— GIVEN TASK A —
In the excerpt about Ontario's accessibility bill, by what year does the bill set its goal for a barrier-free Ontario?
── EXCERPTED TEXT
Major Stride Forward In Our Decade-Long Campaign - Ontario's Liberal Government Today Introduced A New Bill Into The Ontario Legislature For First Reading To Achieve A Barrier-Free Province

October 12, 2004


Today, the Ontario Liberal Government kept its 2003 election promise by introducing the Accessibility for Ontarians with Disabilities Act, 2004. The Bill will make Ontario a better province by creating a society that is open to all, including people with disabilities. We will circulate the bill as soon as we get an electronic copy of it. Information will also be available on the Ministry of Citizenship and Immigration Web site at www.gov.on.ca/citizenship/accessibility.

Below we set out the text of the Government's news release and backgrounder on the bill. In short, this is a very good bill. It is a dramatic improvement on the weak, limited ODA 2001 which the previous Conservative Government passed. While we have not had a chance to closely study the
bill, we can confirm the following important highlights:

* The bill sets long-term goals for a barrier-free Ontario by 2025, but it
also requires that work begin immediately. Short and medium-term time goals
required by the legislation will ensure that steady progress is made.

* The bill uses a broad, inclusive definition of disability and the barriers
that will be covered by the Act. It isn't limited to only physical
disabilities or physical barriers.

* The bill applies to the private as well as public sector

* Mandatory accessibility standards, developed through consultation with
persons with disabilities as well as businesses or organizations in the
affected sectors, will be developed.
────
— GIVEN TASK B —
Count the lines in the listing that contain the string "kern", and reply with only that number.
── EXTRACTED ENTRIES
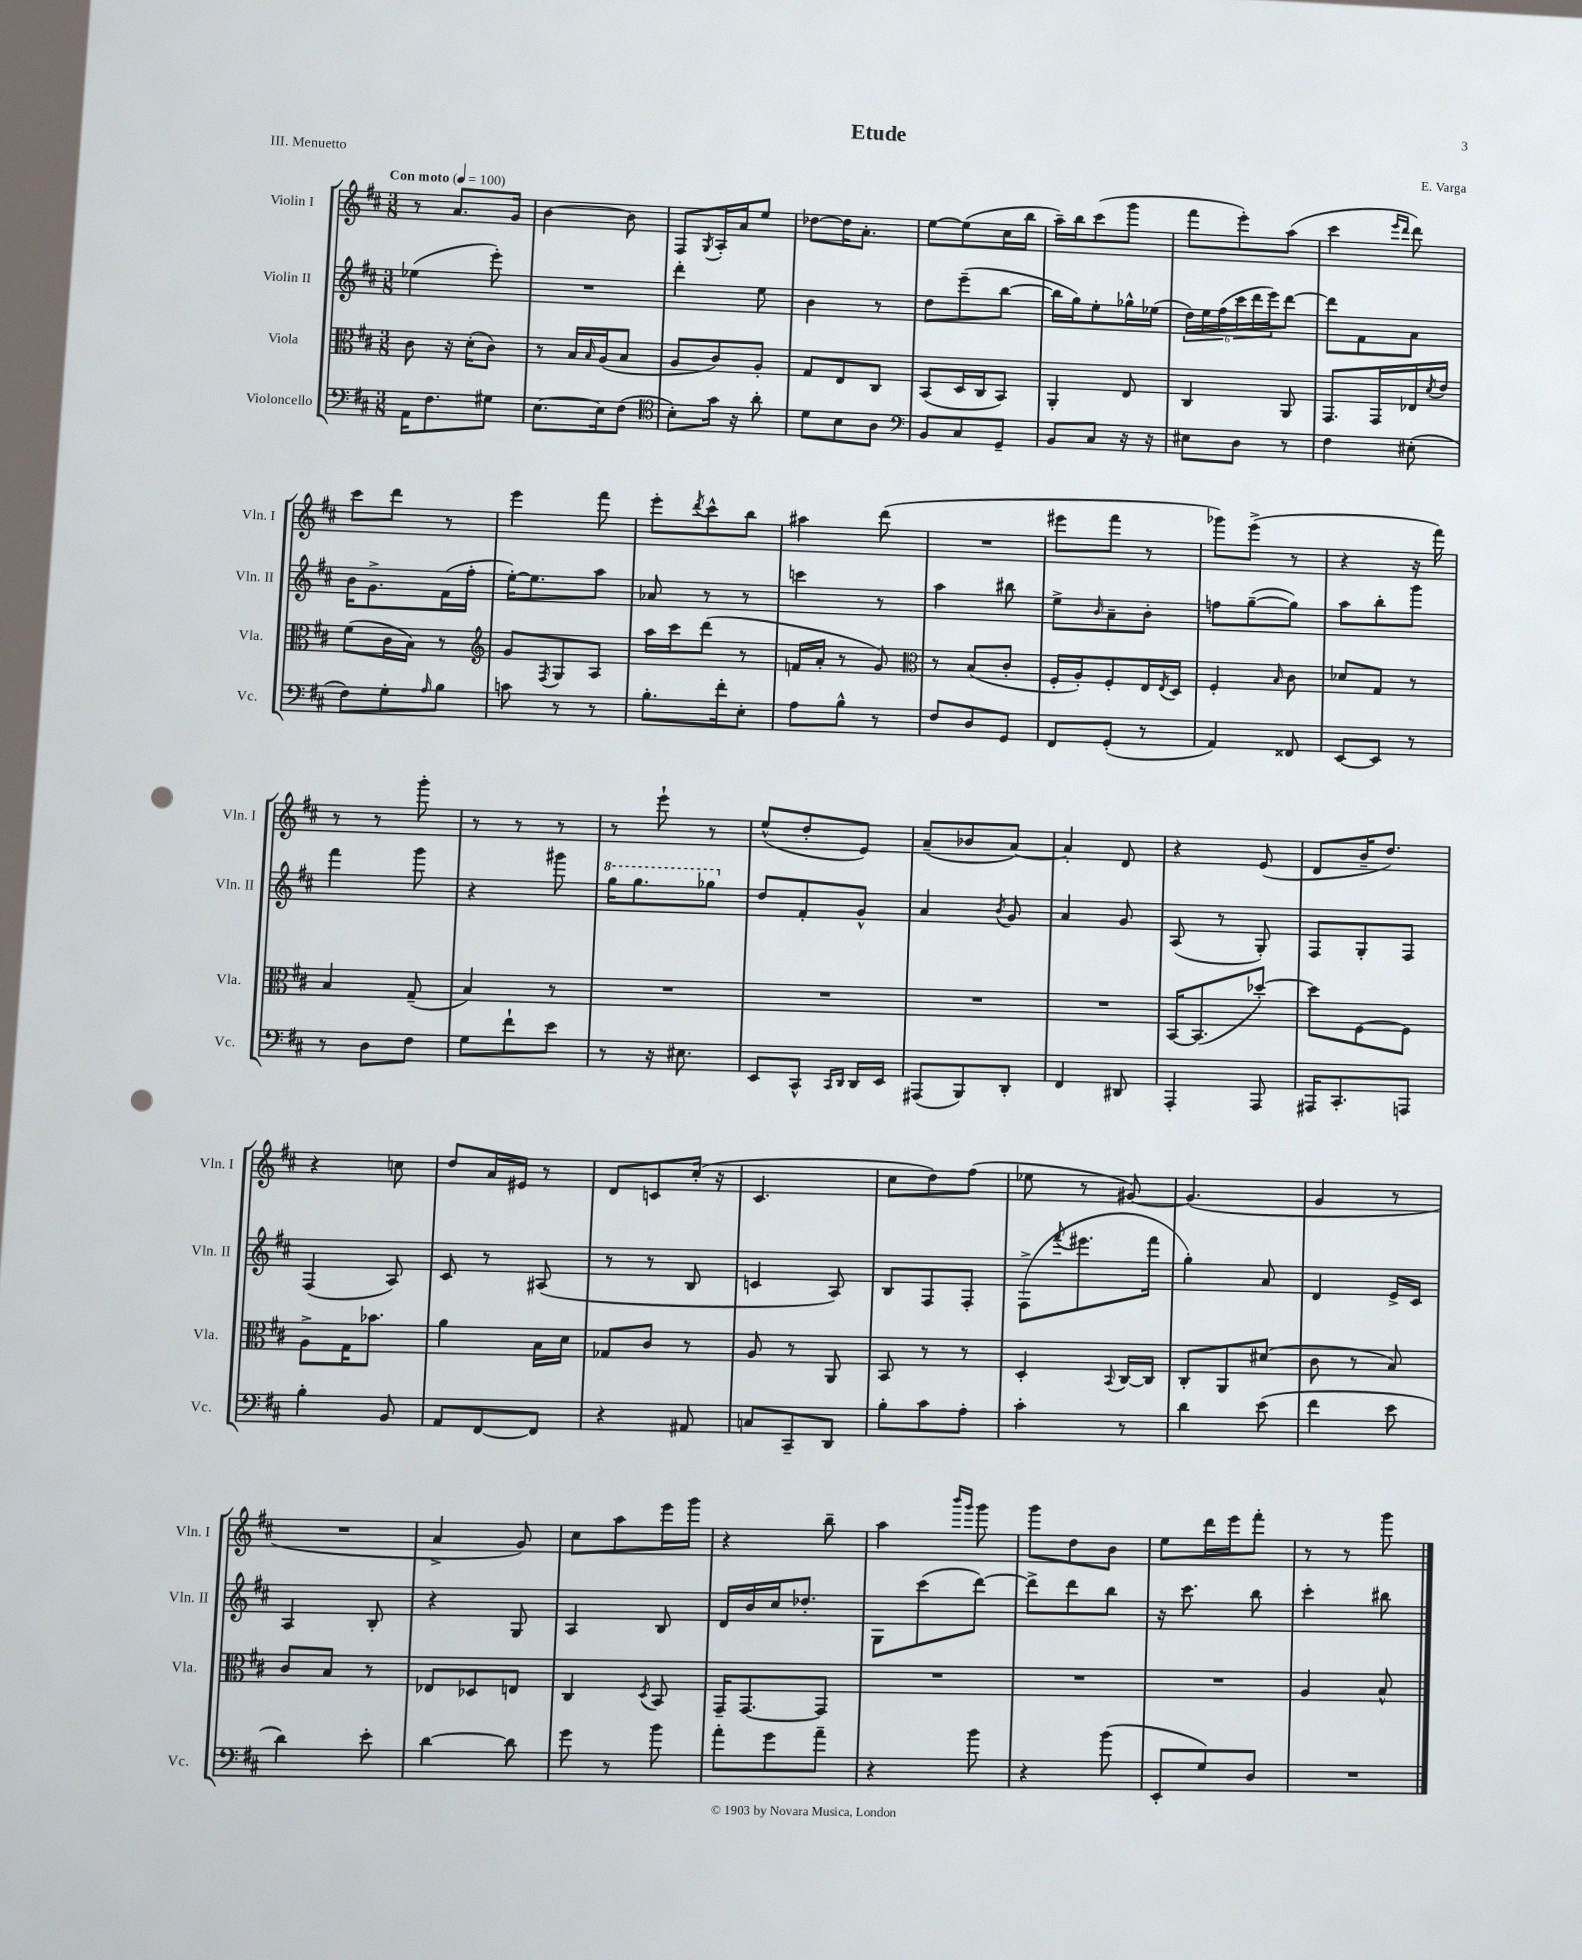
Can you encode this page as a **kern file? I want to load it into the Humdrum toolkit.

**kern	**kern	**kern	**kern
*part4	*part3	*part2	*part1
*staff4	*staff3	*staff2	*staff1
*I"Violoncello	*I"Viola	*I"Violin II	*I"Violin I
*I'Vc.	*I'Vla.	*I'Vln. II	*I'Vln. I
*clefF4	*clefC3	*clefG2	*clefG2
*k[f#c#]	*k[f#c#]	*k[f#c#]	*k[f#c#]
*M3/8	*M3/8	*M3/8	*M3/8
*MM100	*MM100	*MM100	*MM100
=1	=1	=1	=1
!	!	!	!LO:TX:a:B:t=Con moto
16AA\KL	8c#\	(4ee-X\	8r
8.F#\	.	.	.
.	16r	.	8.a/L
.	(16d'\KL	.	.
8G#X\J	8c#\J)	8eee'\)	.
.	.	.	16g/Jk
=2	=2	=2	=2
[8.E\L	8r	4.r	[4b\
.	16B/LL	.	.
.	16qqB/	.	.
16E\k]	(16A/J	.	.
(8F#\J	8B/J	.	8b\]
=3	=3	=3	=3
*clefC4	*	*	*
8B'\L)	8A/L	4ddd'\	8F#/L
.	.	.	8qG/
16g\Jk	8c#/)	.	16A'/L
16r	.	.	16a/J
8a'\	8A'/J	8ee\	8ee/J
=4	=4	=4	=4
8d\L	8G/L	4b\	[8dd-X\L
8B\	8E/	.	16dd-\K]
.	.	.	8.a'\J
8A\J	8C#/J	8r	.
=5	=5	=5	=5
*clefF4	*	*	*
8BB/L	(8BB/L	8dd\L	[8ee\L
8C#/	16D/L	(8eee~\	(8ee\]
.	16C#/J	.	.
8GG~/J	8BB/J)	[8bb\J	16cc#\L
.	.	.	16bb\JJ
=6	=6	=6	=6
8BB/L	4AA'/	16bb\LL]	16aa~\LL)
.	.	16gg\J)	16bb\J
8C#/J	.	8ee'\	(8ccc#\
16r	8E/	16gg-X^^\L	8ggg\J
16r	.	(16ee-X\JJ	.
=7	=7	=7	=7
8E#X\L	4C#/	24dd\LL)	8fff#\L
.	.	24ee\	.
.	.	(24ff#\	.
8D\J	.	24ccc#\	8eee'\)
.	.	24ddd\	.
.	.	24eee\J)	.
8r	8AA/	[8ddd\J	(8aa\J
=8	=8	=8	=8
4F#\	8.GG/L	8ddd\L]	4ccc#\
.	.	8f#\	.
.	16GG/L	.	.
.	.	.	16qqeee/LL
.	.	.	16qqddd/JJ
(8E#X'\	16E-X/	8a\J	8ddd\)
.	8qd/	.	.
.	16e/JJ	.	.
!!LO:LB:g=z
=9	=9	=9	=9
8F#\L)	(8f#\L	16b\KL	8ccc#\L
.	.	8.g^\	.
8G'\	16c#\L	.	8ddd\J
.	16B\JJ)	.	.
16qqA/	.	.	.
8B\J	8r	(16f#\L	8r
.	.	16ff#'\JJ	.
=10	=10	=10	=10
*	*clefG2	*	*
8cn\	8g/L	[16ee'\KL)	4eee\
.	.	8.ee\]	.
.	8qF#/	.	.
8r	8G/	.	.
8r	8A/J	8aa\J	8fff#\
=11	=11	=11	=11
8.B'\L	16aa\LL	8a-X/	8eee'\L
.	16ccc#\J	.	.
.	.	.	8qddd/
.	(8ddd\J	8r	8ccc#^^\
16f#'\k	.	.	.
8E'\J	8r	8r	8bb\J
=12	=12	=12	=12
8A\L	16fn/LL	4cccn\	4aa#X\
.	16a'/JJ	.	.
8B^^\J	8r	.	.
8r	8g/)	8r	(8ddd\
=13	=13	=13	=13
*	*clefC3	*	*
8F#/L	8r	4aa\	4.r
8D/	(8B/L	.	.
8GG/J	8c#'/J	8bb#X\	.
=14	=14	=14	=14
8FF#/L	16F#'/LL	8ee^\L	8eee#X\L
.	16A'/J)	.	.
.	.	16qqb/	.
(8GG'/J	8F#'/	8a~\	8fff#\J
8r	16E/L	8b'\J	8r
.	8qE/	.	.
.	16D/JJ	.	.
=15	=15	=15	=15
4AA/)	4F#'/	8ffn\L	8ggg-X\L)
.	.	([8gg~\	(8eee^\J
.	16qqB/	.	.
8FF##X/	8c#\	8gg\J])	8r
=16	=16	=16	=16
[8EE/L	8d-X/L	8aa\L	4r
8EE/J]	8G/J	8bb'\	.
8r	8r	8ggg\J	16r
.	.	.	16fff#\)
!!LO:LB:g=z
=17	=17	=17	=17
8r	4B/	4fff#\	8r
8D\L	.	.	8r
8F#\J	(8G~/	8ggg\	8ggg'\
=18	=18	=18	=18
8G\L	4B/)	4r	8r
8f#`\	.	.	8r
8e\J	8r	8ggg#X\	8r
=19	=19	=19	=19
*	*	*8va	*
8r	4.r	16ggg\KL	8r
.	.	8.ggg\	.
16r	.	.	8eee`\
8.E#X\	.	.	.
.	.	8ggg-X\J	8r
=20	=20	=20	=20
*	*	*X8va	*
8EE/L	4.r	8dd/L	(8ee^^/L
8CC#^^/J	.	8f#'/	8dd'/
16qqCC#/LL	.	.	.
16qqDD/JJ	.	.	.
16DD/LL	.	8g^^/J	8e/J)
16EE/JJ	.	.	.
=21	=21	=21	=21
(8AAA#X/L	4.r	4a/	(8a~/L
8BBB/)	.	.	8b-X/
.	.	8qb/	.
8DD'/J	.	8g/	[8a/J)
=22	=22	=22	=22
4FF#/	4.r	4a/	4a'/]
8DD#X/	.	8g/	8d/
=23	=23	=23	=23
4AAA'/	[16BB/KL	(8A/	4r
.	(8.BB/]	.	.
.	.	8r	.
8AAA/	[8dd-X'/J)	8G'/)	(8e/
=24	=24	=24	=24
16AAA#X/KL	8dd-\L]	8F#/L	8d/L
8.CC#'/	.	.	.
.	[8F#\	8G'/	16b~/K
.	.	.	8.dd/J)
8AAAn/J	8F#\J]	8F#/J	.
!!LO:LB:g=z
=25	=25	=25	=25
4B'\	8A^\L	(4F#/	4r
.	16G\K	.	.
.	8.b-X\J	.	.
8BB/	.	8A/)	8ccn\
=26	=26	=26	=26
8AA/L	4a\	8c#/	8dd/L
[8FF#/	.	8r	16a/L
.	.	.	16e#X/JJ
8FF#/J]	16B\LL	(8A#X/	8r
.	16d\JJ	.	.
=27	=27	=27	=27
4r	8G-X/L	8r	8d/L
.	8c#/J	8r	8cn/
8AA#X/	8r	8B/	(16cc#'/Jk
.	.	.	16r
=28	=28	=28	=28
8Cn/L	8A/	4cn/	4.c#/
8CC#~/	8r	.	.
8DD/J	8AA/	8A/)	.
=29	=29	=29	=29
8B'\L	8BB/	8B/L	8cc#\L
8c#\	8r	8F#/	8dd\)
8A'\J	8r	8F#'/J	(8ff#\J
=30	=30	=30	=30
4c#'\	4D'/	(8F#^\L	8ee-X\
.	.	8qqfff#/	.
.	.	8.eee#X\	8r
.	8qqBB/	.	.
8r	[16C#/LL	.	[8g#X/)
.	16C#/JJ]	16fff#\Jk	.
=31	=31	=31	=31
4d\	8C#'/L	4gg'\)	(4.g#/]
.	8AA/	.	.
(8e\	(8d#X/J	8a/	.
=32	=32	=32	=32
4f#\	8c#\	4d/	4g/
.	8r	.	.
8e\	8B/)	16e^/LL	8r
.	.	16c#/JJ	.
!!LO:LB:g=z
=33	=33	=33	=33
4d\)	8c#/L	4A/	4.r
.	8B/J	.	.
8e'\	8r	8B'/	.
=34	=34	=34	=34
[4d\	8E-X/L	4r	4a^/
.	8D-X/	.	.
8d\]	8En/J	8G/	8g/)
=35	=35	=35	=35
8g\	4C#/	4A/	8cc#\L
8r	.	.	8aa\
.	8qD/	.	.
8b\	8BB/	8B/	16eee\L
.	.	.	16ggg\JJ
=36	=36	=36	=36
8a'\L	16GG~/KL	16d/LL	4r
.	[8.GG/	16b/	.
8g\	.	16cc#/J	.
.	.	8.dd-X'/J	.
8a~\J	8GG/J]	.	8bb~\
=37	=37	=37	=37
4r	4.r	8G\L	4aa\
.	.	(8ccc#\	.
.	.	.	16qqbbb/LL
.	.	.	16qqggg/JJ
8b\	.	[8ddd\J)	8ggg\
=38	=38	=38	=38
4r	4.r	8ddd^\L]	8ggg\L
.	.	8ddd\	8dd\
(8b\	.	8bb\J	8b\J
=39	=39	=39	=39
8EE'/L	4.r	16r	8ee\L
.	.	8.ccc#\	.
8G/)	.	.	16ddd\L
.	.	.	16eee\J
8D/J	.	8bb\	8fff#'\J
=40	=40	=40	=40
4.r	4A/	4ccc#'\	8r
.	.	.	8r
.	8B^^/	8bb#X\	8ggg\
==	==	==	==
*-	*-	*-	*-
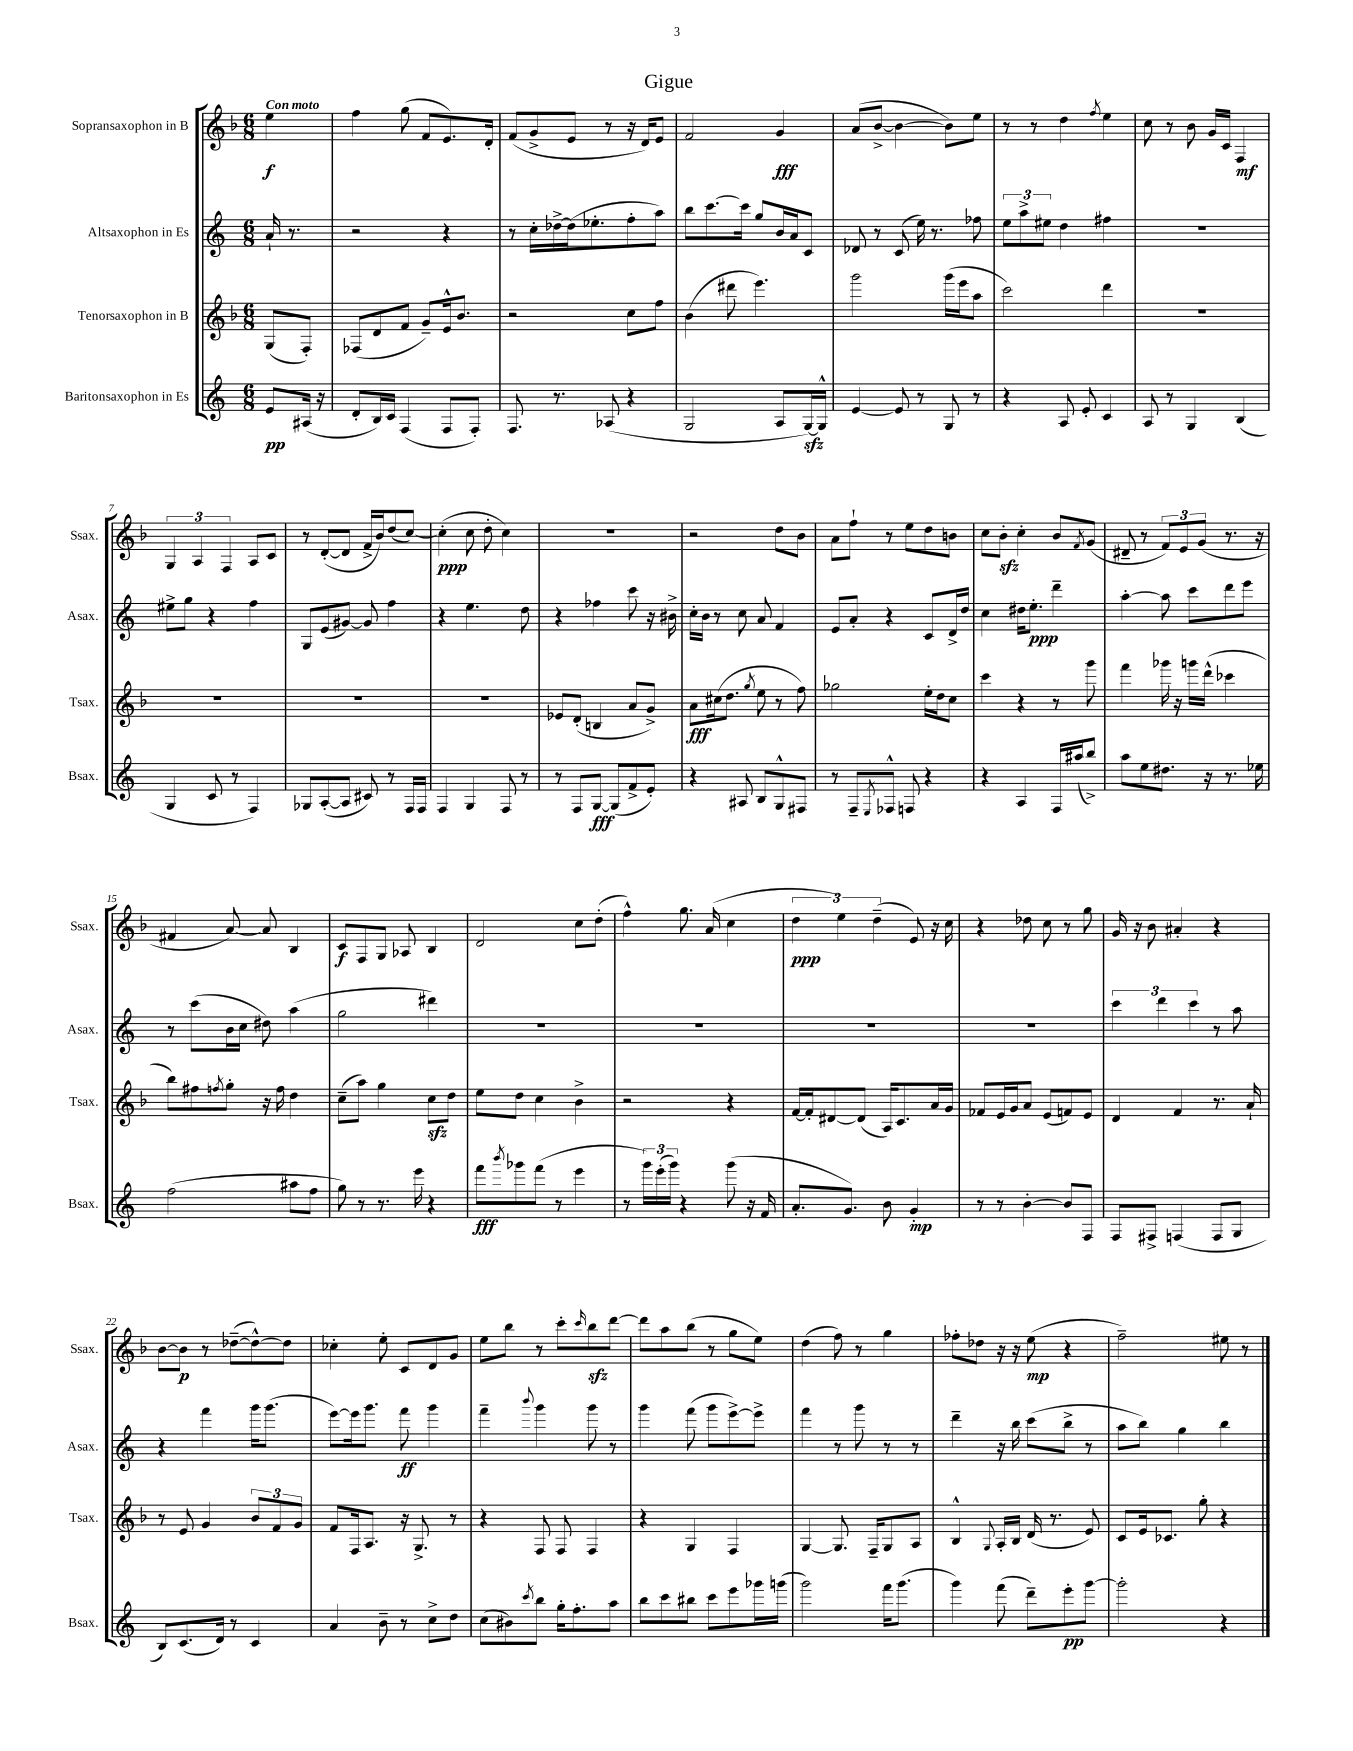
────
— EXERCISE RESULT A —
2025

— EXERCISE RESULT B —
2